Given the functional $F:H^1(0,1)\cap \left\{f(0)=a, f(1)=b\right\} \rightarrow \mathbb{C}$
such that $$F(g):= \int_0^1 g(x)f(x)dx.$$
where $f$ is a fixed $H^1$-function. I would like to find an upper bound for the minimizer of this function in $H^1$-norm such that $F(g)=c$ where $a,b,c$ are fixed real constants.
If anything is unclear, please let me know.

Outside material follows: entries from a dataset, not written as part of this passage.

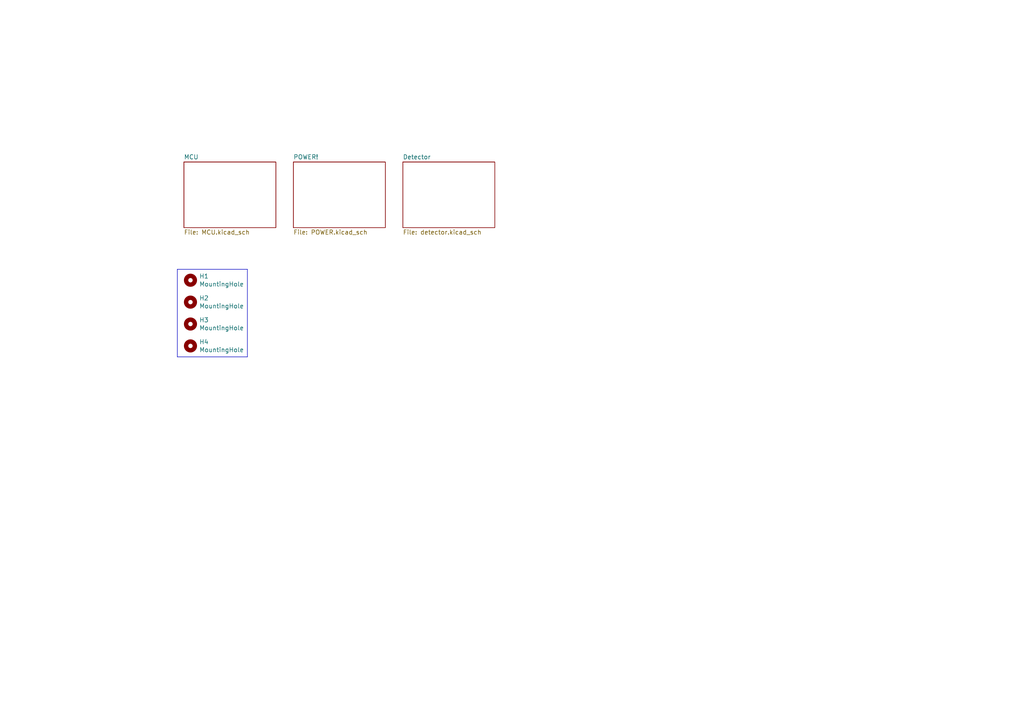
<source format=kicad_sch>
(kicad_sch
	(version 20231120)
	(generator "eeschema")
	(generator_version "8.0")
	(uuid "5adc7d12-1898-43fb-9083-4a4302dbde17")
	(paper "A4")
	(lib_symbols
		(symbol "Mechanical:MountingHole"
			(pin_names
				(offset 1.016)
			)
			(exclude_from_sim no)
			(in_bom yes)
			(on_board yes)
			(property "Reference" "H"
				(at 0 5.08 0)
				(effects
					(font
						(size 1.27 1.27)
					)
				)
			)
			(property "Value" "MountingHole"
				(at 0 3.175 0)
				(effects
					(font
						(size 1.27 1.27)
					)
				)
			)
			(property "Footprint" ""
				(at 0 0 0)
				(effects
					(font
						(size 1.27 1.27)
					)
					(hide yes)
				)
			)
			(property "Datasheet" "~"
				(at 0 0 0)
				(effects
					(font
						(size 1.27 1.27)
					)
					(hide yes)
				)
			)
			(property "Description" "Mounting Hole without connection"
				(at 0 0 0)
				(effects
					(font
						(size 1.27 1.27)
					)
					(hide yes)
				)
			)
			(property "ki_keywords" "mounting hole"
				(at 0 0 0)
				(effects
					(font
						(size 1.27 1.27)
					)
					(hide yes)
				)
			)
			(property "ki_fp_filters" "MountingHole*"
				(at 0 0 0)
				(effects
					(font
						(size 1.27 1.27)
					)
					(hide yes)
				)
			)
			(symbol "MountingHole_0_1"
				(circle
					(center 0 0)
					(radius 1.27)
					(stroke
						(width 1.27)
						(type default)
					)
					(fill
						(type none)
					)
				)
			)
		)
	)
	(polyline
		(pts
			(xy 71.755 78.105) (xy 51.435 78.105)
		)
		(stroke
			(width 0)
			(type default)
		)
		(uuid "152d9549-83f5-466a-9138-7c59f059f48a")
	)
	(polyline
		(pts
			(xy 71.755 103.505) (xy 71.755 78.105)
		)
		(stroke
			(width 0)
			(type default)
		)
		(uuid "16ef652e-a7df-40d0-ae74-5a01b7140ffd")
	)
	(polyline
		(pts
			(xy 51.435 103.505) (xy 71.755 103.505)
		)
		(stroke
			(width 0)
			(type default)
		)
		(uuid "4bfdf450-365f-4f7a-b52d-61be76dc9c78")
	)
	(polyline
		(pts
			(xy 51.435 78.105) (xy 51.435 103.505)
		)
		(stroke
			(width 0)
			(type default)
		)
		(uuid "9ed6a41b-49c4-4099-b619-fdbbdecd92b5")
	)
	(symbol
		(lib_id "Mechanical:MountingHole")
		(at 55.245 81.28 0)
		(unit 1)
		(exclude_from_sim no)
		(in_bom yes)
		(on_board yes)
		(dnp no)
		(uuid "308b010c-d087-40f5-b8c9-79dec0b25aa8")
		(property "Reference" "H1"
			(at 57.785 80.1116 0)
			(effects
				(font
					(size 1.27 1.27)
				)
				(justify left)
			)
		)
		(property "Value" "MountingHole"
			(at 57.785 82.423 0)
			(effects
				(font
					(size 1.27 1.27)
				)
				(justify left)
			)
		)
		(property "Footprint" "MountingHole:MountingHole_3.2mm_M3"
			(at 55.245 81.28 0)
			(effects
				(font
					(size 1.27 1.27)
				)
				(hide yes)
			)
		)
		(property "Datasheet" "~"
			(at 55.245 81.28 0)
			(effects
				(font
					(size 1.27 1.27)
				)
				(hide yes)
			)
		)
		(property "Description" ""
			(at 55.245 81.28 0)
			(effects
				(font
					(size 1.27 1.27)
				)
				(hide yes)
			)
		)
		(instances
			(project "motherBoard_AD8318"
				(path "/5adc7d12-1898-43fb-9083-4a4302dbde17"
					(reference "H1")
					(unit 1)
				)
			)
		)
	)
	(symbol
		(lib_id "Mechanical:MountingHole")
		(at 55.245 100.33 0)
		(unit 1)
		(exclude_from_sim no)
		(in_bom yes)
		(on_board yes)
		(dnp no)
		(uuid "4a2d404a-1bd3-403e-a36e-520c93caa611")
		(property "Reference" "H4"
			(at 57.785 99.1616 0)
			(effects
				(font
					(size 1.27 1.27)
				)
				(justify left)
			)
		)
		(property "Value" "MountingHole"
			(at 57.785 101.473 0)
			(effects
				(font
					(size 1.27 1.27)
				)
				(justify left)
			)
		)
		(property "Footprint" "MountingHole:MountingHole_3.2mm_M3"
			(at 55.245 100.33 0)
			(effects
				(font
					(size 1.27 1.27)
				)
				(hide yes)
			)
		)
		(property "Datasheet" "~"
			(at 55.245 100.33 0)
			(effects
				(font
					(size 1.27 1.27)
				)
				(hide yes)
			)
		)
		(property "Description" ""
			(at 55.245 100.33 0)
			(effects
				(font
					(size 1.27 1.27)
				)
				(hide yes)
			)
		)
		(instances
			(project "motherBoard_AD8318"
				(path "/5adc7d12-1898-43fb-9083-4a4302dbde17"
					(reference "H4")
					(unit 1)
				)
			)
		)
	)
	(symbol
		(lib_id "Mechanical:MountingHole")
		(at 55.245 93.98 0)
		(unit 1)
		(exclude_from_sim no)
		(in_bom yes)
		(on_board yes)
		(dnp no)
		(uuid "6022ffed-2f37-4349-9e41-1f2025dcd378")
		(property "Reference" "H3"
			(at 57.785 92.8116 0)
			(effects
				(font
					(size 1.27 1.27)
				)
				(justify left)
			)
		)
		(property "Value" "MountingHole"
			(at 57.785 95.123 0)
			(effects
				(font
					(size 1.27 1.27)
				)
				(justify left)
			)
		)
		(property "Footprint" "MountingHole:MountingHole_3.2mm_M3"
			(at 55.245 93.98 0)
			(effects
				(font
					(size 1.27 1.27)
				)
				(hide yes)
			)
		)
		(property "Datasheet" "~"
			(at 55.245 93.98 0)
			(effects
				(font
					(size 1.27 1.27)
				)
				(hide yes)
			)
		)
		(property "Description" ""
			(at 55.245 93.98 0)
			(effects
				(font
					(size 1.27 1.27)
				)
				(hide yes)
			)
		)
		(instances
			(project "motherBoard_AD8318"
				(path "/5adc7d12-1898-43fb-9083-4a4302dbde17"
					(reference "H3")
					(unit 1)
				)
			)
		)
	)
	(symbol
		(lib_id "Mechanical:MountingHole")
		(at 55.245 87.63 0)
		(unit 1)
		(exclude_from_sim no)
		(in_bom yes)
		(on_board yes)
		(dnp no)
		(uuid "8c790803-78c3-4dc5-9a1a-da63e0f6fd73")
		(property "Reference" "H2"
			(at 57.785 86.4616 0)
			(effects
				(font
					(size 1.27 1.27)
				)
				(justify left)
			)
		)
		(property "Value" "MountingHole"
			(at 57.785 88.773 0)
			(effects
				(font
					(size 1.27 1.27)
				)
				(justify left)
			)
		)
		(property "Footprint" "MountingHole:MountingHole_3.2mm_M3"
			(at 55.245 87.63 0)
			(effects
				(font
					(size 1.27 1.27)
				)
				(hide yes)
			)
		)
		(property "Datasheet" "~"
			(at 55.245 87.63 0)
			(effects
				(font
					(size 1.27 1.27)
				)
				(hide yes)
			)
		)
		(property "Description" ""
			(at 55.245 87.63 0)
			(effects
				(font
					(size 1.27 1.27)
				)
				(hide yes)
			)
		)
		(instances
			(project "motherBoard_AD8318"
				(path "/5adc7d12-1898-43fb-9083-4a4302dbde17"
					(reference "H2")
					(unit 1)
				)
			)
		)
	)
	(sheet
		(at 85.09 46.99)
		(size 26.67 19.05)
		(fields_autoplaced yes)
		(stroke
			(width 0.1524)
			(type solid)
		)
		(fill
			(color 0 0 0 0.0000)
		)
		(uuid "35dd0d13-02c6-40de-8b83-26b475aabd0f")
		(property "Sheetname" "POWER!"
			(at 85.09 46.2784 0)
			(effects
				(font
					(size 1.27 1.27)
				)
				(justify left bottom)
			)
		)
		(property "Sheetfile" "POWER.kicad_sch"
			(at 85.09 66.6246 0)
			(effects
				(font
					(size 1.27 1.27)
				)
				(justify left top)
			)
		)
		(instances
			(project "motherBoard_AD8318"
				(path "/5adc7d12-1898-43fb-9083-4a4302dbde17"
					(page "4")
				)
			)
		)
	)
	(sheet
		(at 116.84 46.99)
		(size 26.67 19.05)
		(fields_autoplaced yes)
		(stroke
			(width 0.1524)
			(type solid)
		)
		(fill
			(color 0 0 0 0.0000)
		)
		(uuid "c34e89da-f392-4043-a48c-2c832eba8ec2")
		(property "Sheetname" "Detector"
			(at 116.84 46.2784 0)
			(effects
				(font
					(size 1.27 1.27)
				)
				(justify left bottom)
			)
		)
		(property "Sheetfile" "detector.kicad_sch"
			(at 116.84 66.6246 0)
			(effects
				(font
					(size 1.27 1.27)
				)
				(justify left top)
			)
		)
		(instances
			(project "motherBoard_AD8318"
				(path "/5adc7d12-1898-43fb-9083-4a4302dbde17"
					(page "2")
				)
			)
		)
	)
	(sheet
		(at 53.34 46.99)
		(size 26.67 19.05)
		(fields_autoplaced yes)
		(stroke
			(width 0.1524)
			(type solid)
		)
		(fill
			(color 0 0 0 0.0000)
		)
		(uuid "ce8cc33c-4fa8-471b-bec0-ba9e9c57a09d")
		(property "Sheetname" "MCU"
			(at 53.34 46.2784 0)
			(effects
				(font
					(size 1.27 1.27)
				)
				(justify left bottom)
			)
		)
		(property "Sheetfile" "MCU.kicad_sch"
			(at 53.34 66.6246 0)
			(effects
				(font
					(size 1.27 1.27)
				)
				(justify left top)
			)
		)
		(instances
			(project "motherBoard_AD8318"
				(path "/5adc7d12-1898-43fb-9083-4a4302dbde17"
					(page "3")
				)
			)
		)
	)
	(sheet_instances
		(path "/"
			(page "1")
		)
	)
)
</source>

You can actually find the minimizer using Lagrange multipliers (in the infinite dimensional case) Lagrange for Banach. Miniminizing $\Vert g\Vert_{H^1}$ is the same as minimizing $\Vert g\Vert_{H^1}^2$, so using Lagrange multipliers, you are finding critical points of $$ H(g)=\Vert g\Vert_{H^1}^2+\lambda \left(\int_0^1 fg\,dx-c\right).$$ If you differentiate, that is, given $h\in H^1_0$ you consider the derivative of the function of one variable $p(t)=H(g+th)$, you find $$0=p'(0)=\int_0^1(2g'h'+2gh+\lambda fh)\,dx.$$ If $g$ is smooth, then you can integrate by parts to get $$0=\int_0^1(-2g''+2g+\lambda f)h\,dx.$$ Since this is true for all $h$ you find that $$-2g''+2g+\lambda f=0.$$ This is a linear differential equation. You can solve this using variations of parameters (see here second order ode)